EX-99.1 2 exhibit1.htm EX-99.1 EX-99.1

Press
Information

Company Contact: Sean Creamer, CFO
Arbitron Inc.
Phone: 410-312-8410
sean.creamer@arbitron.com

Investor Contact: Todd Fromer
KCSA Worldwide
212-896-1215
tfromer@kcsa.com

Investor and Media contact: Thom Mocarsky
Arbitron Inc.
410-312-8239
thom.mocarsky@arbitron.com

FOR IMMEDIATE RELEASE

ARBITRON INC. REPORTS 2007 FOURTH QUARTER AND YEAR END FINANCIAL RESULTS
2007 Revenue up 6.0 percent over 2006;
2007 Earnings per share (diluted) is $1.35;
Announces divestiture of its Continental Research subsidiary;
Revenue and Earnings per Share guidance provided for full year 2008.

NEW YORK, February 14, 2008 – Arbitron Inc. (NYSE: ARB) today announced results for the quarter and year ended December 31, 2007.

» Things to do
**1)** Reproduce the Arbitron press release in full, with every character unchanged.
**2)** In the records, rewrite everything from the line containing "collection date: 1858-09-01" down to and including the line containing "country: Rwanda", replacing "collectors" with "collected by" and leaving all else intact. Return only those lines.
The records below the Arbitron press release are unrelated to it.

» Provided information
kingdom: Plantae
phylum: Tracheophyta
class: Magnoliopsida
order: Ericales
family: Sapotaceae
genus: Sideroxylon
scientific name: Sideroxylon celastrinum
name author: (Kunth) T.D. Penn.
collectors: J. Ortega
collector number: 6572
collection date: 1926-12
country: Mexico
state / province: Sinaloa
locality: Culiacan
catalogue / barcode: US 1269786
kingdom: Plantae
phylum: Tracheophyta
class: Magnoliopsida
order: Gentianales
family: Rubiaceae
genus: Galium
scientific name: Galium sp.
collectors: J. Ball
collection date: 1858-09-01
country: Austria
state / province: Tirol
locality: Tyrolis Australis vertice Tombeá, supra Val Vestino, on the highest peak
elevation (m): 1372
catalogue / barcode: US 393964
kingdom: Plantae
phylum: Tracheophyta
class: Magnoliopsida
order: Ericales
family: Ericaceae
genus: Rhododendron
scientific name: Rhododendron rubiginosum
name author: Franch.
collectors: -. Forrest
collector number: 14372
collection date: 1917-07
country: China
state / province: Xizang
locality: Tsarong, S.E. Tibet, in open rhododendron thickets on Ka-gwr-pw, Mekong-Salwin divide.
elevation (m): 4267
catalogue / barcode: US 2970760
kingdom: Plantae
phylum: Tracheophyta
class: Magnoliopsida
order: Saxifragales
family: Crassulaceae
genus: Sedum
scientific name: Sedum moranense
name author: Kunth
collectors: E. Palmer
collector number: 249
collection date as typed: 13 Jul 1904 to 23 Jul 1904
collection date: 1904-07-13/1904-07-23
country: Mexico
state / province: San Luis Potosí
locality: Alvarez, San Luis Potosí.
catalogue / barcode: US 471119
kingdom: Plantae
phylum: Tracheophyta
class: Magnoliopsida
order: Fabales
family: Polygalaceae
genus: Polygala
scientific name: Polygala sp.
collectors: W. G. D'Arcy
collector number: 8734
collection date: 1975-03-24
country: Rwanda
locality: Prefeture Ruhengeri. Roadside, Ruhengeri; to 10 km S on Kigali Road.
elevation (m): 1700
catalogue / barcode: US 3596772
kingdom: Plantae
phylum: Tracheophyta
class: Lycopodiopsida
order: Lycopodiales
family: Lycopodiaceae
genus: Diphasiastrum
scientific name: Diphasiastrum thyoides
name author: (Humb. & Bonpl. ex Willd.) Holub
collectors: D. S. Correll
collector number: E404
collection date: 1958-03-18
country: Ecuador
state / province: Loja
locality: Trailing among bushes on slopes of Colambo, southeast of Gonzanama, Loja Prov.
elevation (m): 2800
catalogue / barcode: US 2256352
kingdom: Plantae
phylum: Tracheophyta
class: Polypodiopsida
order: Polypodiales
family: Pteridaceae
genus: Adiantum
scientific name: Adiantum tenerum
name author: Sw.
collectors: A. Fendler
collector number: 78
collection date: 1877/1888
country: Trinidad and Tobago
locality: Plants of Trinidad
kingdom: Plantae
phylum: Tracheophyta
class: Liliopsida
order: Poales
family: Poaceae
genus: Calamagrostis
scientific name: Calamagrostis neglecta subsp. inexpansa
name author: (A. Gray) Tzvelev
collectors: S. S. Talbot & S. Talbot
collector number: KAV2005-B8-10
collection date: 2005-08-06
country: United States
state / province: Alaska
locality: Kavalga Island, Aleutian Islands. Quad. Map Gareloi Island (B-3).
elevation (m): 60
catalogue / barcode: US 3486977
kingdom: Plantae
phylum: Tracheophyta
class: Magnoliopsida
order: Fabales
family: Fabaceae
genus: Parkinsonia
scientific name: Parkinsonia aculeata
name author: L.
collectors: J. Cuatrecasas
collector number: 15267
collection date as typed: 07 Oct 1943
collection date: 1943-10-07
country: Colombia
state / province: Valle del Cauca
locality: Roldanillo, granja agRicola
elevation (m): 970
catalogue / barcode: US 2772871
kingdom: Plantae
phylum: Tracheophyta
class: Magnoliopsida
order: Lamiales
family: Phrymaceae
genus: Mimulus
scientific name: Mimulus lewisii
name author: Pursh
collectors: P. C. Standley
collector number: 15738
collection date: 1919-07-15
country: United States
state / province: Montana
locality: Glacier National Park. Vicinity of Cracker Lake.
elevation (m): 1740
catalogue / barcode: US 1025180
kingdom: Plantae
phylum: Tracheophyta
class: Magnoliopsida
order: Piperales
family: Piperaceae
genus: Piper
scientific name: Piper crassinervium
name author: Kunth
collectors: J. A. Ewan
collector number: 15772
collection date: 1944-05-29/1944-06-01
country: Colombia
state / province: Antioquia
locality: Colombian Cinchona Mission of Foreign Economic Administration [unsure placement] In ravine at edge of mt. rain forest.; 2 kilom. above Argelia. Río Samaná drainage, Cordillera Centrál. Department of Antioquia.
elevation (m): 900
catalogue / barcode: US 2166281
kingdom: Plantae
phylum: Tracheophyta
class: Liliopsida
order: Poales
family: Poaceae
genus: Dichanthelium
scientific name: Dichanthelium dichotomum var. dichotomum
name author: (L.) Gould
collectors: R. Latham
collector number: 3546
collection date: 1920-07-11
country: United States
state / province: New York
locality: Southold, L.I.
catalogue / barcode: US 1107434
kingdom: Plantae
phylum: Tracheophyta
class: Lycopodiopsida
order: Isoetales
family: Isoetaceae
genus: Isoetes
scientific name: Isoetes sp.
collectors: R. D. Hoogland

» Outputs for the tasks
**1)**
EX-99.1 2 exhibit1.htm EX-99.1 EX-99.1

Press
Information

Company Contact: Sean Creamer, CFO
Arbitron Inc.
Phone: 410-312-8410
sean.creamer@arbitron.com

Investor Contact: Todd Fromer
KCSA Worldwide
212-896-1215
tfromer@kcsa.com

Investor and Media contact: Thom Mocarsky
Arbitron Inc.
410-312-8239
thom.mocarsky@arbitron.com

FOR IMMEDIATE RELEASE

ARBITRON INC. REPORTS 2007 FOURTH QUARTER AND YEAR END FINANCIAL RESULTS
2007 Revenue up 6.0 percent over 2006;
2007 Earnings per share (diluted) is $1.35;
Announces divestiture of its Continental Research subsidiary;
Revenue and Earnings per Share guidance provided for full year 2008.

NEW YORK, February 14, 2008 – Arbitron Inc. (NYSE: ARB) today announced results for the quarter and year ended December 31, 2007.

**2)**
collection date: 1858-09-01
country: Austria
state / province: Tirol
locality: Tyrolis Australis vertice Tombeá, supra Val Vestino, on the highest peak
elevation (m): 1372
catalogue / barcode: US 393964
kingdom: Plantae
phylum: Tracheophyta
class: Magnoliopsida
order: Ericales
family: Ericaceae
genus: Rhododendron
scientific name: Rhododendron rubiginosum
name author: Franch.
collected by: -. Forrest
collector number: 14372
collection date: 1917-07
country: China
state / province: Xizang
locality: Tsarong, S.E. Tibet, in open rhododendron thickets on Ka-gwr-pw, Mekong-Salwin divide.
elevation (m): 4267
catalogue / barcode: US 2970760
kingdom: Plantae
phylum: Tracheophyta
class: Magnoliopsida
order: Saxifragales
family: Crassulaceae
genus: Sedum
scientific name: Sedum moranense
name author: Kunth
collected by: E. Palmer
collector number: 249
collection date as typed: 13 Jul 1904 to 23 Jul 1904
collection date: 1904-07-13/1904-07-23
country: Mexico
state / province: San Luis Potosí
locality: Alvarez, San Luis Potosí.
catalogue / barcode: US 471119
kingdom: Plantae
phylum: Tracheophyta
class: Magnoliopsida
order: Fabales
family: Polygalaceae
genus: Polygala
scientific name: Polygala sp.
collected by: W. G. D'Arcy
collector number: 8734
collection date: 1975-03-24
country: Rwanda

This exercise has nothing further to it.